Prior to the 2008 great financial crash, we were assured that financial institutions were too big to fail. Now, the maritime industry appears too big to change. After all, it can take up to 20 minutes for a cargo ship to come to an emergency stop.

The fallibility of a single ship was all too clear on the Diamond Princess – the cruise ship that once hosted the highest cluster of COVID-19 cases outside of China. Singapore’s own passenger ship arrivals have dropped by over 95 per cent. But container volumes have dropped only by one per cent in the first half of 2020. 

Consumer demand for goods from across the ocean has not waned, so we need to rethink our industry. How can we best meet consumer needs efficiently, while maintaining a seamless experience at every link in the chain? 

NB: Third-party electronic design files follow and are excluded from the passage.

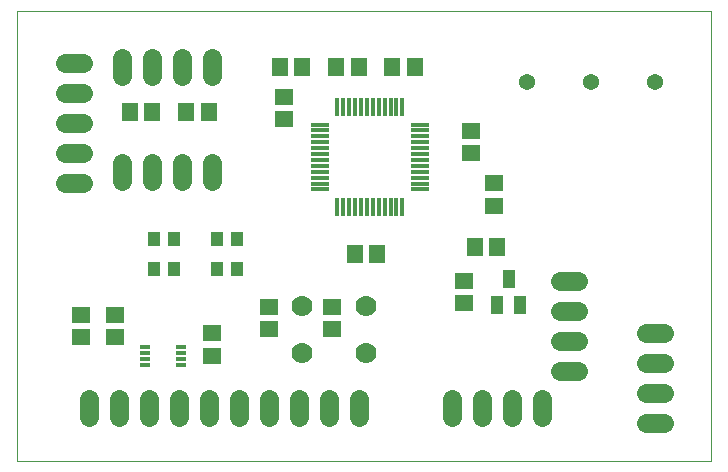
<source format=gbs>
G75*
%MOIN*%
%OFA0B0*%
%FSLAX25Y25*%
%IPPOS*%
%LPD*%
%AMOC8*
5,1,8,0,0,1.08239X$1,22.5*
%
%ADD10C,0.00000*%
%ADD11C,0.07000*%
%ADD12C,0.06400*%
%ADD13R,0.03353X0.01384*%
%ADD14R,0.06306X0.05518*%
%ADD15R,0.06306X0.01502*%
%ADD16R,0.01502X0.06306*%
%ADD17R,0.05518X0.06306*%
%ADD18R,0.04337X0.05912*%
%ADD19R,0.04337X0.04731*%
%ADD20C,0.05400*%
D10*
X0002550Y0001800D02*
X0002550Y0151761D01*
X0233751Y0151761D01*
X0233751Y0001800D01*
X0002550Y0001800D01*
D11*
X0097550Y0037676D03*
X0118800Y0037676D03*
X0118800Y0053424D03*
X0097550Y0053424D03*
D12*
X0096300Y0022300D02*
X0096300Y0016300D01*
X0086300Y0016300D02*
X0086300Y0022300D01*
X0076300Y0022300D02*
X0076300Y0016300D01*
X0066300Y0016300D02*
X0066300Y0022300D01*
X0056300Y0022300D02*
X0056300Y0016300D01*
X0046300Y0016300D02*
X0046300Y0022300D01*
X0036300Y0022300D02*
X0036300Y0016300D01*
X0026300Y0016300D02*
X0026300Y0022300D01*
X0106300Y0022300D02*
X0106300Y0016300D01*
X0116300Y0016300D02*
X0116300Y0022300D01*
X0147550Y0022300D02*
X0147550Y0016300D01*
X0157550Y0016300D02*
X0157550Y0022300D01*
X0167550Y0022300D02*
X0167550Y0016300D01*
X0177550Y0016300D02*
X0177550Y0022300D01*
X0183300Y0031800D02*
X0189300Y0031800D01*
X0189300Y0041800D02*
X0183300Y0041800D01*
X0183300Y0051800D02*
X0189300Y0051800D01*
X0189300Y0061800D02*
X0183300Y0061800D01*
X0212050Y0044300D02*
X0218050Y0044300D01*
X0218050Y0034300D02*
X0212050Y0034300D01*
X0212050Y0024300D02*
X0218050Y0024300D01*
X0218050Y0014300D02*
X0212050Y0014300D01*
X0067550Y0095050D02*
X0067550Y0101050D01*
X0057550Y0101050D02*
X0057550Y0095050D01*
X0047550Y0095050D02*
X0047550Y0101050D01*
X0037550Y0101050D02*
X0037550Y0095050D01*
X0024300Y0094300D02*
X0018300Y0094300D01*
X0018300Y0104300D02*
X0024300Y0104300D01*
X0024300Y0114300D02*
X0018300Y0114300D01*
X0018300Y0124300D02*
X0024300Y0124300D01*
X0037550Y0130050D02*
X0037550Y0136050D01*
X0047550Y0136050D02*
X0047550Y0130050D01*
X0057550Y0130050D02*
X0057550Y0136050D01*
X0067550Y0136050D02*
X0067550Y0130050D01*
X0024300Y0134300D02*
X0018300Y0134300D01*
D13*
X0045001Y0039753D03*
X0045001Y0037784D03*
X0045001Y0035816D03*
X0045001Y0033847D03*
X0057206Y0033847D03*
X0057206Y0035816D03*
X0057206Y0037784D03*
X0057206Y0039753D03*
D14*
X0067550Y0036810D03*
X0067550Y0044290D03*
X0086300Y0045560D03*
X0086300Y0053040D03*
X0107550Y0053040D03*
X0107550Y0045560D03*
X0151300Y0054310D03*
X0151300Y0061790D03*
X0161300Y0086810D03*
X0161300Y0094290D03*
X0153800Y0104310D03*
X0153800Y0111790D03*
X0091300Y0115560D03*
X0091300Y0123040D03*
X0035050Y0050540D03*
X0023800Y0050540D03*
X0023800Y0043060D03*
X0035050Y0043060D03*
D15*
X0103318Y0092223D03*
X0103318Y0094192D03*
X0103318Y0096160D03*
X0103318Y0098129D03*
X0103318Y0100097D03*
X0103318Y0102066D03*
X0103318Y0104034D03*
X0103318Y0106003D03*
X0103318Y0107971D03*
X0103318Y0109940D03*
X0103318Y0111908D03*
X0103318Y0113877D03*
X0136782Y0113877D03*
X0136782Y0111908D03*
X0136782Y0109940D03*
X0136782Y0107971D03*
X0136782Y0106003D03*
X0136782Y0104034D03*
X0136782Y0102066D03*
X0136782Y0100097D03*
X0136782Y0098129D03*
X0136782Y0096160D03*
X0136782Y0094192D03*
X0136782Y0092223D03*
D16*
X0130877Y0086318D03*
X0128908Y0086318D03*
X0126940Y0086318D03*
X0124971Y0086318D03*
X0123003Y0086318D03*
X0121034Y0086318D03*
X0119066Y0086318D03*
X0117097Y0086318D03*
X0115129Y0086318D03*
X0113160Y0086318D03*
X0111192Y0086318D03*
X0109223Y0086318D03*
X0109223Y0119782D03*
X0111192Y0119782D03*
X0113160Y0119782D03*
X0115129Y0119782D03*
X0117097Y0119782D03*
X0119066Y0119782D03*
X0121034Y0119782D03*
X0123003Y0119782D03*
X0124971Y0119782D03*
X0126940Y0119782D03*
X0128908Y0119782D03*
X0130877Y0119782D03*
D17*
X0127560Y0133050D03*
X0135040Y0133050D03*
X0116290Y0133050D03*
X0108810Y0133050D03*
X0097540Y0133050D03*
X0090060Y0133050D03*
X0066290Y0118050D03*
X0058810Y0118050D03*
X0047540Y0118050D03*
X0040060Y0118050D03*
X0115060Y0070550D03*
X0122540Y0070550D03*
X0155060Y0073050D03*
X0162540Y0073050D03*
D18*
X0166300Y0062381D03*
X0162560Y0053719D03*
X0170040Y0053719D03*
D19*
X0075896Y0065550D03*
X0069204Y0065550D03*
X0069204Y0075550D03*
X0075896Y0075550D03*
X0054646Y0075550D03*
X0047954Y0075550D03*
X0047954Y0065550D03*
X0054646Y0065550D03*
D20*
X0172550Y0128050D03*
X0193800Y0128050D03*
X0215050Y0128050D03*
M02*

</source>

Also Read: Danish venture builder Rainmaking launches advisory network to accelerate the growth of SEA’s maritime startups

Hurdle 3: A lack of consensus

Being the first mover is risky. Currently, the ecosystem is limited to startups who supplement the existing infrastructure. But unprecedented times call for bold measures. Singapore could lead the world if we invest in disruptors who are rethinking how the supply chain operates. 

We can use these foundations of a robust global system. Leverage our legacy of seafaring hustle. Add a future-facing disruptive outlook to inspire sustained change. Singapore’s geographic and social position bridges East and West, so we play a critical role in coordination. 

But as it stands, the ecosystem is fractured between established titans of industry, with little space for innovation.

We have the chance to create avenues for corporations to enter Asian markets, and to create opportunities for agile startups to bring their fresh perspectives. This will cement our position as a catalyst for growth.

We already have our life jacket

Maritime industry innovation is an opportunity to build back better. We can invest in enhancing existing infrastructure while re-invigorating the sector with new perspectives.

Venture attention in the maritime industry validates the need for innovation. In November, Rainmaking launched the Ocean Ventures Alliance: a maritime innovation advisory network for Southeast Asia made up of more than 30 industry leaders. These executives will support startups to test their emerging technologies in the maritime sector – innovating with an immediate impact.

Streamlined supply chains can help beyond restarting the economy, but play an active role in a green and sustainable recovery. We’ve already seen US-based Flexport become the first maritime unicorn, accelerated by a balance of corporate and government support in the vision. Who will be Asia’s first?

Flattening the curve required a nation coming together behind a common goal – now we must replicate the same to reinvigorate the global economy, and to drive exponential growth once more.